Create Feature Groups - Amazon SageMaker

Create Feature Groups

A FeatureGroup is the main Feature Store resource that contains the metadata for all the data stored in Amazon SageMaker Feature Store. A feature group is a logical grouping of features, defined in the feature store, to describe records. A feature group’s definition is composed of a list of feature definitions, a record identifier name, and configurations for its online and offline store. The example code in this topic uses the SageMaker Python SDK. The underlying APIs are available for developers using other languages.

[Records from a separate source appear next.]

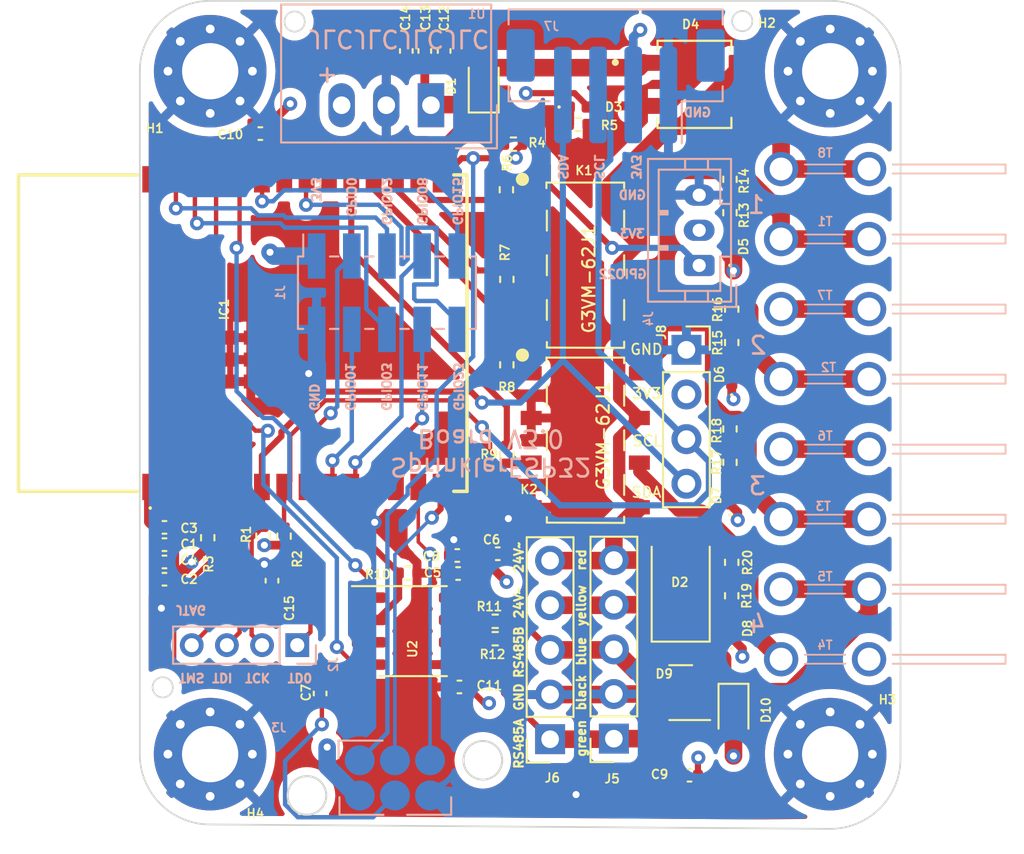
<source format=kicad_pcb>
(kicad_pcb (version 20211014) (generator pcbnew)

  (general
    (thickness 1.96)
  )

  (paper "A4")
  (layers
    (0 "F.Cu" signal)
    (1 "In1.Cu" power "GND")
    (2 "In2.Cu" power "3V3")
    (31 "B.Cu" signal)
    (32 "B.Adhes" user "B.Adhesive")
    (33 "F.Adhes" user "F.Adhesive")
    (34 "B.Paste" user)
    (35 "F.Paste" user)
    (36 "B.SilkS" user "B.Silkscreen")
    (37 "F.SilkS" user "F.Silkscreen")
    (38 "B.Mask" user)
    (39 "F.Mask" user)
    (40 "Dwgs.User" user "User.Drawings")
    (41 "Cmts.User" user "User.Comments")
    (42 "Eco1.User" user "User.Eco1")
    (43 "Eco2.User" user "User.Eco2")
    (44 "Edge.Cuts" user)
    (45 "Margin" user)
    (46 "B.CrtYd" user "B.Courtyard")
    (47 "F.CrtYd" user "F.Courtyard")
    (48 "B.Fab" user)
    (49 "F.Fab" user)
    (50 "User.1" user)
    (51 "User.2" user)
    (52 "User.3" user)
    (53 "User.4" user)
    (54 "User.5" user)
    (55 "User.6" user)
    (56 "User.7" user)
    (57 "User.8" user)
    (58 "User.9" user)
  )

  (setup
    (stackup
      (layer "F.SilkS" (type "Top Silk Screen"))
      (layer "F.Paste" (type "Top Solder Paste"))
      (layer "F.Mask" (type "Top Solder Mask") (thickness 0.01))
      (layer "F.Cu" (type "copper") (thickness 0.035))
      (layer "dielectric 1" (type "core") (thickness 0.6 locked) (material "FR4") (epsilon_r 4.5) (loss_tangent 0.02))
      (layer "In1.Cu" (type "copper") (thickness 0.035))
      (layer "dielectric 2" (type "prepreg") (thickness 0.6 locked) (material "FR4") (epsilon_r 4.5) (loss_tangent 0.02))
      (layer "In2.Cu" (type "copper") (thickness 0.035))
      (layer "dielectric 3" (type "core") (thickness 0.6 locked) (material "FR4") (epsilon_r 4.5) (loss_tangent 0.02))
      (layer "B.Cu" (type "copper") (thickness 0.035))
      (layer "B.Mask" (type "Bottom Solder Mask") (thickness 0.01))
      (layer "B.Paste" (type "Bottom Solder Paste"))
      (layer "B.SilkS" (type "Bottom Silk Screen"))
      (copper_finish "None")
      (dielectric_constraints no)
    )
    (pad_to_mask_clearance 0)
    (grid_origin 120.75 115.25)
    (pcbplotparams
      (layerselection 0x00010fc_ffffffff)
      (disableapertmacros false)
      (usegerberextensions true)
      (usegerberattributes false)
      (usegerberadvancedattributes false)
      (creategerberjobfile false)
      (svguseinch false)
      (svgprecision 6)
      (excludeedgelayer true)
      (plotframeref false)
      (viasonmask false)
      (mode 1)
      (useauxorigin false)
      (hpglpennumber 1)
      (hpglpenspeed 20)
      (hpglpendiameter 15.000000)
      (dxfpolygonmode true)
      (dxfimperialunits true)
      (dxfusepcbnewfont true)
      (psnegative false)
      (psa4output false)
      (plotreference true)
      (plotvalue false)
      (plotinvisibletext false)
      (sketchpadsonfab false)
      (subtractmaskfromsilk true)
      (outputformat 1)
      (mirror false)
      (drillshape 0)
      (scaleselection 1)
      (outputdirectory "Gerber/")
    )
  )

  (net 0 "")
  (net 1 "+3V3")
  (net 2 "GND")
  (net 3 "USB DN")
  (net 4 "VCC")
  (net 5 "VPP")
  (net 6 "USB DP")
  (net 7 "RS485 A")
  (net 8 "RS485 B")
  (net 9 "moisture")
  (net 10 "Relay1")
  (net 11 "Relay2")
  (net 12 "Relay3")
  (net 13 "Relay4")
  (net 14 "SCL")
  (net 15 "SDA")
  (net 16 "GPIO10")
  (net 17 "GPIO18")
  (net 18 "Net-(K1-Pad1)")
  (net 19 "Net-(K1-Pad3)")
  (net 20 "Net-(K2-Pad1)")
  (net 21 "Chip_EN")
  (net 22 "GPIO19")
  (net 23 "GPIO20")
  (net 24 "GPIO21")
  (net 25 "Net-(D5-Pad2)")
  (net 26 "GPIO9")
  (net 27 "Net-(D3-Pad1)")
  (net 28 "Net-(D6-Pad2)")
  (net 29 "RxD")
  (net 30 "TxD")
  (net 31 "Net-(R11-Pad1)")
  (net 32 "Net-(R15-Pad1)")
  (net 33 "Net-(R17-Pad1)")
  (net 34 "Net-(R19-Pad1)")
  (net 35 "VIN_34V")
  (net 36 "Net-(D7-Pad2)")
  (net 37 "Net-(K2-Pad3)")
  (net 38 "Net-(R12-Pad1)")
  (net 39 "Net-(R13-Pad1)")
  (net 40 "LEDPOW")
  (net 41 "Net-(D8-Pad2)")
  (net 42 "Net-(D1-Pad1)")
  (net 43 "TMS")
  (net 44 "TDi")
  (net 45 "GPIO0")
  (net 46 "GPIO1")
  (net 47 "GPIO8")
  (net 48 "GPIO11")
  (net 49 "GPIO23")
  (net 50 "unconnected-(IC1-Pad22)")
  (net 51 "GPIO15")
  (net 52 "GPIO3")
  (net 53 "GPIO2")

  (footprint "Resistor_SMD:R_0402_1005Metric" (layer "F.Cu") (at 104.65 116.84 -90))

  (footprint "Capacitor_SMD:C_0402_1005Metric" (layer "F.Cu") (at 86.15 85.85 -90))

  (footprint "Capacitor_SMD:C_0402_1005Metric" (layer "F.Cu") (at 72.4 112.95))

  (footprint "MountingHole:MountingHole_3.2mm_M3_Pad_Via" (layer "F.Cu") (at 110.245942 125.850016))

  (footprint "Capacitor_SMD:C_0402_1005Metric" (layer "F.Cu") (at 91.35 114.45 180))

  (footprint "Capacitor_SMD:C_0402_1005Metric" (layer "F.Cu") (at 78.5134 115.9818 -90))

  (footprint "MB10S:SOIC245P670X290-4N" (layer "F.Cu") (at 102.5325 87.75))

  (footprint "Capacitor_SMD:C_0402_1005Metric" (layer "F.Cu") (at 72.4 114.916666))

  (footprint "Connector_PinSocket_2.54mm:PinSocket_1x05_P2.54mm_Vertical" (layer "F.Cu") (at 97.95 124.97 180))

  (footprint "Diode_SMD:D_SOD-323" (layer "F.Cu") (at 90.55 87.85 90))

  (footprint "Resistor_SMD:R_0402_1005Metric" (layer "F.Cu") (at 92.24 91.15))

  (footprint "Resistor_SMD:R_0402_1005Metric" (layer "F.Cu") (at 104.65 102.435 -90))

  (footprint "Resistor_SMD:R_0402_1005Metric" (layer "F.Cu") (at 91.203 118.2932))

  (footprint "Resistor_SMD:R_0402_1005Metric" (layer "F.Cu") (at 78 113.45 -90))

  (footprint "MountingHole:MountingHole_3.2mm_M3_Pad_Via" (layer "F.Cu") (at 75 87))

  (footprint "Resistor_SMD:R_0402_1005Metric" (layer "F.Cu") (at 79.2 113.45 -90))

  (footprint "LED_SMD:LED_0402_1005Metric" (layer "F.Cu") (at 104.65 104.335 90))

  (footprint "LED_SMD:LED_0402_1005Metric" (layer "F.Cu") (at 104.55 111.15 90))

  (footprint "Capacitor_SMD:C_0402_1005Metric" (layer "F.Cu") (at 88.3 85.85 -90))

  (footprint "Resistor_SMD:R_0402_1005Metric" (layer "F.Cu") (at 104.65 100.535 -90))

  (footprint "Capacitor_SMD:C_0402_1005Metric" (layer "F.Cu") (at 89.0948 115.5754))

  (footprint "Diode_SMD:D_SOD-323" (layer "F.Cu") (at 104.75 123.35 -90))

  (footprint "LED_SMD:LED_0402_1005Metric" (layer "F.Cu") (at 95.9247 89.0372))

  (footprint "Capacitor_SMD:C_0402_1005Metric" (layer "F.Cu") (at 72.4 115.9))

  (footprint "Capacitor_SMD:C_0402_1005Metric" (layer "F.Cu") (at 89.05 114.55))

  (footprint "LED_SMD:LED_0402_1005Metric" (layer "F.Cu") (at 104.65 118.75 90))

  (footprint "Connector_PinSocket_2.54mm:PinSocket_1x04_P2.54mm_Vertical" (layer "F.Cu") (at 102.0749 102.85))

  (footprint "Capacitor_SMD:C_0402_1005Metric" (layer "F.Cu") (at 77.85 90.55))

  (footprint "Resistor_SMD:R_0402_1005Metric" (layer "F.Cu") (at 91.8644 103.704 90))

  (footprint "ESP32-C6:ESP32C6WROOM1N8" (layer "F.Cu") (at 76.85 101.9 90))

  (footprint "Resistor_SMD:R_0402_1005Metric" (layer "F.Cu") (at 86.25 115.55 180))

  (footprint "Resistor_SMD:R_0402_1005Metric" (layer "F.Cu") (at 104.55 107.35 -90))

  (footprint "Capacitor_SMD:C_0402_1005Metric" (layer "F.Cu") (at 81.25 122.4 90))

  (footprint "Resistor_SMD:R_0402_1005Metric" (layer "F.Cu") (at 91.8644 98.844 90))

  (footprint "Diode_SMD:D_SMA" (layer "F.Cu") (at 101.75 116.05 90))

  (footprint "Connector_PinSocket_2.54mm:PinSocket_1x05_P2.54mm_Vertical" (layer "F.Cu") (at 94.325 125 180))

  (footprint "Resistor_SMD:R_0402_1005Metric" (layer "F.Cu") (at 91.8644 108.794 90))

  (footprint "Capacitor_SMD:C_0402_1005Metric" (layer "F.Cu") (at 72.4 113.933333 180))

  (footprint "Resistor_SMD:R_0402_1005Metric" (layer "F.Cu") (at 74.86 113.54 -90))

  (footprint "OmronRelay:G3VM-62J1" (layer "F.Cu") (at 96.325 107.9968))

  (footprint "Package_TO_SOT_SMD:SOT-23" (layer "F.Cu") (at 101.75 122.35 180))

  (footprint "Resistor_SMD:R_0402_1005Metric" (layer "F.Cu") (at 104.55 95.05 -90))

  (footprint "OmronRelay:G3VM-62J1" (layer "F.Cu") (at 96.325 98.04))

  (footprint "Resistor_SMD:R_0402_1005Metric" (layer "F.Cu") (at 104.65 114.94 -90))

  (footprint "Resistor_SMD:R_0402_1005Metric" (layer "F.Cu") (at 104.55 93.15 -90))

  (footprint "Capacitor_SMD:C_0402_1005Metric" (layer "F.Cu") (at 89.171 122.027))

  (footprint "MountingHole:MountingHole_3.2mm_M3_Pad_Via" (layer "F.Cu") (at 110.25 87))

  (footprint "Resistor_SMD:R_0402_1005Metric" (layer "F.Cu") (at 91.8394 93.744 90))

  (footprint "Resistor_SMD:R_0402_1005Metric" (layer "F.Cu") (at 91.203 119.2838))

  (footprint "LED_SMD:LED_0402_1005Metric" (layer "F.Cu") (at 104.55 96.95 90))

  (footprint "Resistor_SMD:R_0402_1005Metric" (layer "F.Cu") (at 104.55 109.25 -90))

  (footprint "Package_SO:SOIC-8_3.9x4.9mm_P1.27mm" (layer "F.Cu") (at 86.504 118.852))

  (footprint "Capacitor_SMD:C_0402_1005Metric" (layer "F.Cu")
    (tedit 5F68FEEE) (tstamp e81692a0-8f2e-4073-9901-5e88546622ea)
    (at 87.2 85.85 -90)
    (descr "Capacitor SMD 0402 (1005 Metric), square (rectangular) end terminal, IPC_7351 nominal, (Body size source: IPC-SM-782 page 76, https://www.pcb-3d.com/wordpress/wp-content/uploads/ipc-sm-782a_amendment_1_and_2.pdf), generated with kicad-footprint-generator")
    (tags "capacitor")
    (property "LCSC Part #" "C15525")
    (property "Sheetfile" "SprinklerBoardESP32V3.kicad_sch")
    (property "Sheetname" "")
    (path "/5eba9872-578e-40d3-8487-34517a386d87")
    (attr smd)
    (fp_text reference "C13" (at -1.88 -0.05 90) (layer "F.SilkS")
      (effects (font (size 0.5 0.5) (thickness 0.1)))
      (tstamp 12cb6345-69f8-45f2-832c-5a83ab6fdf27)
    )
    (fp_text value "10
... [1019572 chars truncated]
</source>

Prior to using a feature store you typically load your dataset, run transformations, and set up your features for ingestion. This process has a lot of variation and is highly dependent on your data. The example code in the following topics refer to the Introduction to Feature Store, Fraud Detection with Amazon SageMaker FeatureStore example notebooks respectively. We recommend that you run this notebook in Amazon SageMaker Studio because the code in this guide is conceptual and not fully functional if copied.

Feature Store supports the following data types: String, Fractional (IEEE 64-bit floating point value), and Integral (Int64 - 64 bit signed integral value). The default type is set to String. This means that, if a column in your dataset is not a float or long type, it defaults to String in your feature store.

You may use a schema to describe your data’s columns and data types. You pass this schema into FeatureDefinitions, a required parameter for a FeatureGroup. You can use the SageMaker Python SDK, which has automatic data type detection when you use the load_feature_definitions function. 

The default behavior when a new feature record is added with an already existing record ID is as follows. In the offline store, the new record will be appended. In the online store, if the event time of the new record is less than the existing event time than nothing will happen, however if the event time of the new record is greater than or equal to the existing event time, the record will be over written.